### Recorded data
════════════════
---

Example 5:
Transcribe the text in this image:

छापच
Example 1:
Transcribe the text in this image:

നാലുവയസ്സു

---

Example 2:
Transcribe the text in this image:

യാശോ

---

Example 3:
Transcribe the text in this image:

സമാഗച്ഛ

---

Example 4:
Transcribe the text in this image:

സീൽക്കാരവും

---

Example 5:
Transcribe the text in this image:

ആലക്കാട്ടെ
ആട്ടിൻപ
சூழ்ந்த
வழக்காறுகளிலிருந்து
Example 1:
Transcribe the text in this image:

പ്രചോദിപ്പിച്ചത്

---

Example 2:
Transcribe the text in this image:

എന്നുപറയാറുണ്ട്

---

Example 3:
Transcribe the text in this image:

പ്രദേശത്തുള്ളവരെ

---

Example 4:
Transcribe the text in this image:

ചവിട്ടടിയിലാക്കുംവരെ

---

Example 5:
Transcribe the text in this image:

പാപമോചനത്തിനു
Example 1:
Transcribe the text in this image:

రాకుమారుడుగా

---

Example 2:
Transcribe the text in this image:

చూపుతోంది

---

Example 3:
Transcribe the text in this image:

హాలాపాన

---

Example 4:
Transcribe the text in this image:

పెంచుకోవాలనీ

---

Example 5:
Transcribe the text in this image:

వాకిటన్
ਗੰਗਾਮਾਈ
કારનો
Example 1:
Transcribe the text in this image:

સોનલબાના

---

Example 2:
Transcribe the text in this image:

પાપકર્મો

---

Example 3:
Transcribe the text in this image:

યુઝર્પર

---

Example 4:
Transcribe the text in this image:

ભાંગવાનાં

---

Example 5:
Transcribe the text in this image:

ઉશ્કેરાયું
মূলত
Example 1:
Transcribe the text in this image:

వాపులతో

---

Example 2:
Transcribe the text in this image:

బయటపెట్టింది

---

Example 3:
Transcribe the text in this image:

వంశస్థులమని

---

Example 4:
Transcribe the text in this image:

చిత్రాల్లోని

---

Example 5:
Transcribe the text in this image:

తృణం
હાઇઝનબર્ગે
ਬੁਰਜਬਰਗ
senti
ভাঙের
════════════════
### Goal of the exercise
Each entry is to be output exactly as it was written.

### Task answer
---

Example 5:
Transcribe the text in this image:

छापच
Example 1:
Transcribe the text in this image:

നാലുവയസ്സു

---

Example 2:
Transcribe the text in this image:

യാശോ

---

Example 3:
Transcribe the text in this image:

സമാഗച്ഛ

---

Example 4:
Transcribe the text in this image:

സീൽക്കാരവും

---

Example 5:
Transcribe the text in this image:

ആലക്കാട്ടെ
ആട്ടിൻപ
சூழ்ந்த
வழக்காறுகளிலிருந்து
Example 1:
Transcribe the text in this image:

പ്രചോദിപ്പിച്ചത്

---

Example 2:
Transcribe the text in this image:

എന്നുപറയാറുണ്ട്

---

Example 3:
Transcribe the text in this image:

പ്രദേശത്തുള്ളവരെ

---

Example 4:
Transcribe the text in this image:

ചവിട്ടടിയിലാക്കുംവരെ

---

Example 5:
Transcribe the text in this image:

പാപമോചനത്തിനു
Example 1:
Transcribe the text in this image:

రాకుమారుడుగా

---

Example 2:
Transcribe the text in this image:

చూపుతోంది

---

Example 3:
Transcribe the text in this image:

హాలాపాన

---

Example 4:
Transcribe the text in this image:

పెంచుకోవాలనీ

---

Example 5:
Transcribe the text in this image:

వాకిటన్
ਗੰਗਾਮਾਈ
કારનો
Example 1:
Transcribe the text in this image:

સોનલબાના

---

Example 2:
Transcribe the text in this image:

પાપકર્મો

---

Example 3:
Transcribe the text in this image:

યુઝર્પર

---

Example 4:
Transcribe the text in this image:

ભાંગવાનાં

---

Example 5:
Transcribe the text in this image:

ઉશ્કેરાયું
মূলত
Example 1:
Transcribe the text in this image:

వాపులతో

---

Example 2:
Transcribe the text in this image:

బయటపెట్టింది

---

Example 3:
Transcribe the text in this image:

వంశస్థులమని

---

Example 4:
Transcribe the text in this image:

చిత్రాల్లోని

---

Example 5:
Transcribe the text in this image:

తృణం
હાઇઝનબર્ગે
ਬੁਰਜਬਰਗ
senti
ভাঙের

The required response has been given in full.